While Oulanayah highlighted that Uganda remains an open and welcoming society, his message about border crossing at unguarded locations was highlighted: “it should be security charged with receiving refugees at the border before handing them over to the office of the prime minister to allocate them camps.”

Bukonzo East MP, Harold Muhindo claimed that Parliament’s recent visit to some of the refugee settlements established that it is only United Nations High Commissioner for Refugees (UNHCR) with access to accurate statistics of refugees in Uganda.

Last year, UNHCR called for re-verification refugees following falsification of refugee statistics, misuse of funds meant for the refugees by OPM officials and suspected human trafficking.

Verification in Kampala reported that 26,000 refugees had been receiving support but a fresh headcount showed only 7,000 people, raising suspicion of ghost refugees.

The 2017 refugee solidarity summit hosted by Uganda raised some $358m (over Sh1trillion) in pledges out of the targeted $2b (Sh7.3trillion) but the bulk was channeled through donors and international agencies.

Reflecting on Uganda’s readiness for open refugee policy, CEPA’S head of research, John Asimwe said that, “It seems we are just concern about being praised in total disregard of our suffering people in these host communities.

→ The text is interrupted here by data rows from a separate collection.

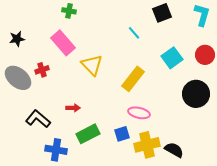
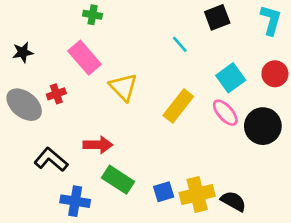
red arrow: (73, 108) -> (98, 145), size x1.5
pink ellipse: (139, 113) -> (225, 113), moved, turned 35
green rectangle: (88, 134) -> (118, 180), turned 60
blue square: (122, 134) -> (164, 192), moved

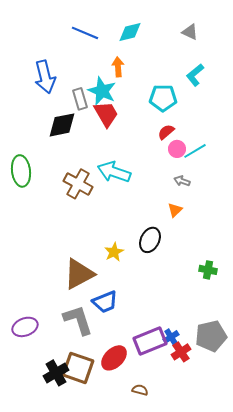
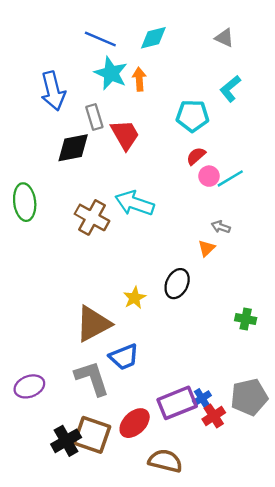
cyan star: (102, 91) -> (111, 73), moved
gray arrow: (182, 181) -> (221, 227), moved
brown semicircle: (140, 390) -> (165, 461), size x1.8

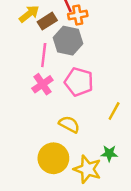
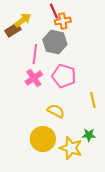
brown rectangle: (47, 21) -> (13, 30), moved
yellow line: (114, 111) -> (93, 100), turned -42

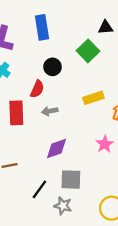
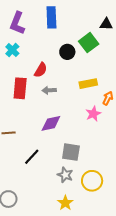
black circle: (53, 67) -> (67, 52), moved
pink star: (105, 144) -> (93, 114), moved
gray square: (71, 180) -> (71, 152), moved
gray star: (63, 206) -> (65, 175), moved

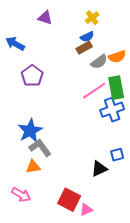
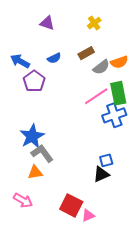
blue semicircle: (87, 37) -> (54, 58), moved
blue arrow: (15, 44) -> (20, 61), moved
blue square: (117, 155) -> (106, 160), moved

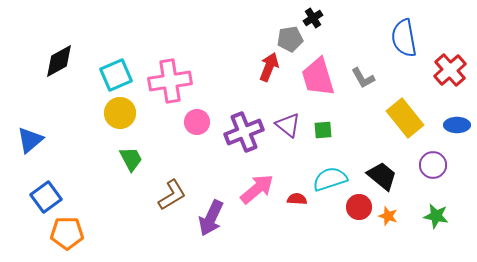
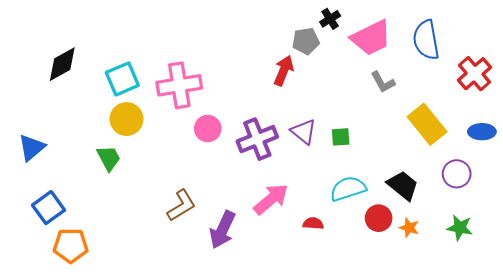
pink trapezoid: (318, 77) -> (371, 38), moved, turned -99
green trapezoid: (131, 159) -> (109, 158), moved
red semicircle: (297, 199) -> (313, 223), moved

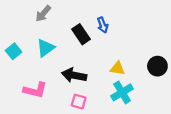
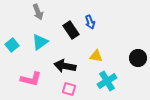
gray arrow: (43, 14) -> (38, 12), turned -63
yellow triangle: (117, 68) -> (96, 56), moved

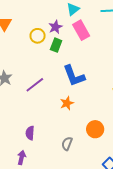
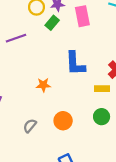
blue L-shape: (74, 76) -> (75, 63), moved
purple line: (35, 85) -> (16, 38), moved

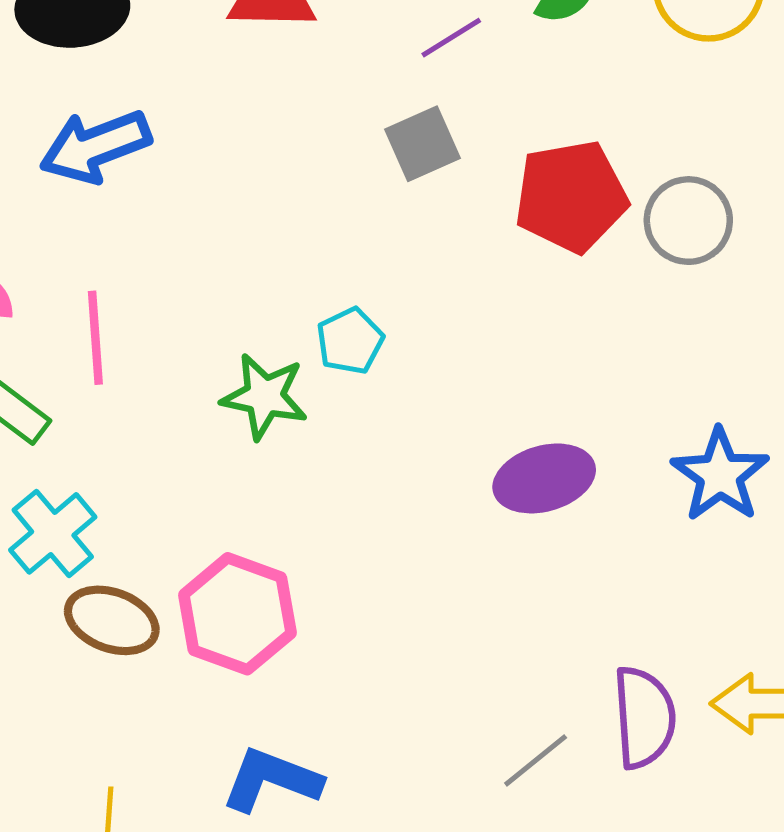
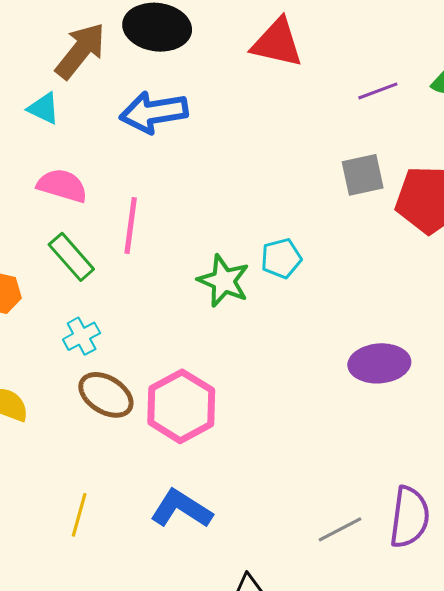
gray square: (422, 144) -> (363, 175), moved
cyan cross: (53, 533) -> (82, 336), size x0.7

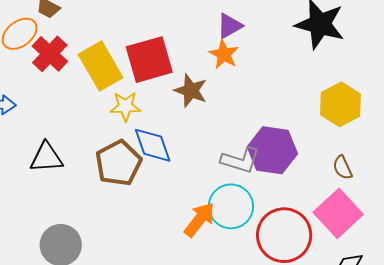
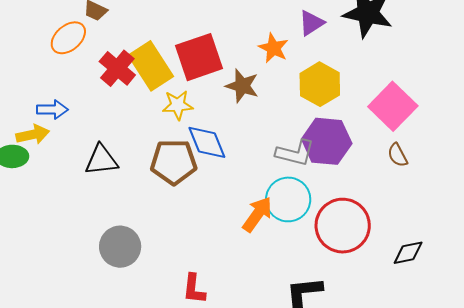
purple triangle: (230, 26) -> (311, 23), moved
red cross: (50, 54) -> (117, 68), moved
yellow hexagon: (340, 104) -> (320, 84), moved
brown pentagon: (118, 163) -> (174, 162), turned 30
pink square: (338, 213) -> (393, 106), moved

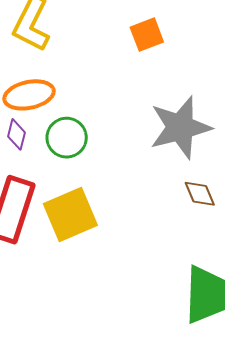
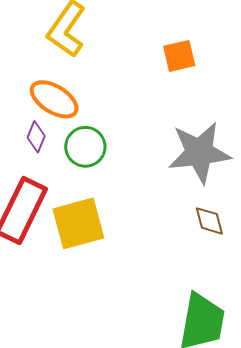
orange ellipse: (29, 95) -> (54, 99), turned 36

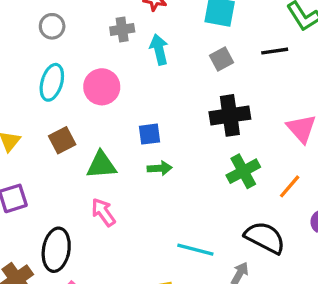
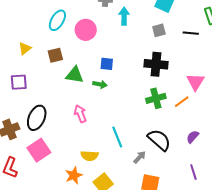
green arrow: (160, 168) -> (100, 84), moved
orange line: (290, 186) -> (182, 102), moved
pink arrow: (103, 212) -> (80, 114), moved
cyan line: (195, 250) -> (117, 137), turned 40

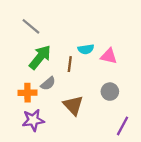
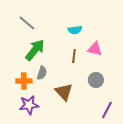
cyan semicircle: (86, 49) -> (75, 30), moved
brown line: (70, 64) -> (74, 56), moved
gray semicircle: (48, 84) -> (42, 73), turned -32

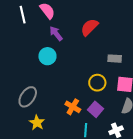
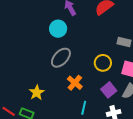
gray ellipse: (28, 97) -> (61, 58), moved
purple square: (95, 109) -> (109, 90), moved

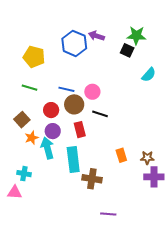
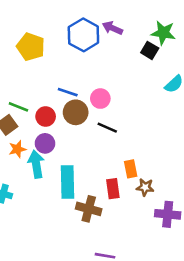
green line: (29, 88) -> (18, 107), moved
red rectangle: (80, 130) -> (113, 189), moved
orange rectangle: (121, 155) -> (131, 169), moved
brown star: (147, 158) -> (145, 187), moved

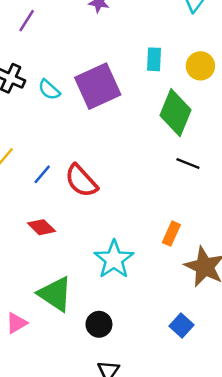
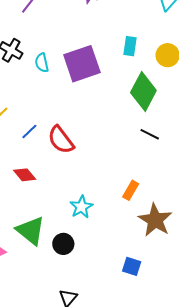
cyan semicircle: (49, 90) -> (42, 63), turned 30
cyan star: (114, 259) -> (81, 207), size x0.7
black circle: (99, 324) -> (63, 244), moved
blue square: (181, 325) -> (132, 266), turned -30

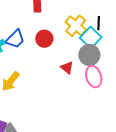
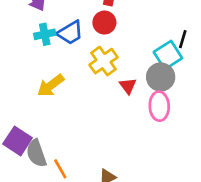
yellow cross: (76, 26) -> (104, 61), moved
red circle: (44, 39) -> (104, 23), moved

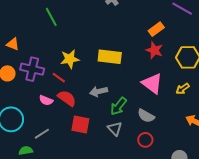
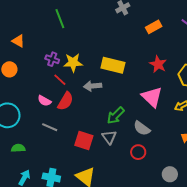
orange rectangle: (156, 29) -> (154, 27), moved
purple cross: (32, 69) -> (52, 59), moved, size x0.6
gray arrow: (99, 91) -> (93, 86), moved
red semicircle: (67, 98) -> (65, 101), turned 78
red square: (80, 124) -> (84, 140), moved
gray line: (42, 134) -> (50, 127), moved, turned 49

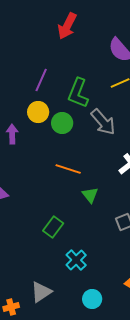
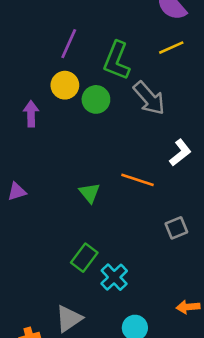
orange line: (68, 169) -> (137, 180), moved
green triangle: (90, 195) -> (89, 193), moved
green rectangle: (53, 227) -> (84, 258), moved

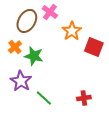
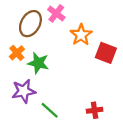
purple star: (21, 81) -> (24, 91), turned 30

What will happen to these host communities in case these donors fail to meet there part of the bargain?”

Citing the emerging land conflicts between refugees and locals, the Adjumani chief administrative officer (CAO) Rogers Bwayo called for the titling of all parceled out land to reassure landowners and policy compelling refugees to cultivate the pieces of land accorded to them for sustainable food production.

The 1951 UN Convention on the status of refugees considered them a distinct category of people with unique legal status whose conditions, rights and protection are the sole responsibility of UNHCR.

In lieu of international laws granting refugees explicit status, Oulanayah said it’s self-defeating for Uganda to open it's self-up to the integration of refugees instead of maintaining them in designate camps and infringing on it's meager resources to the benefit of refugees whose responsibility is with UNHCR.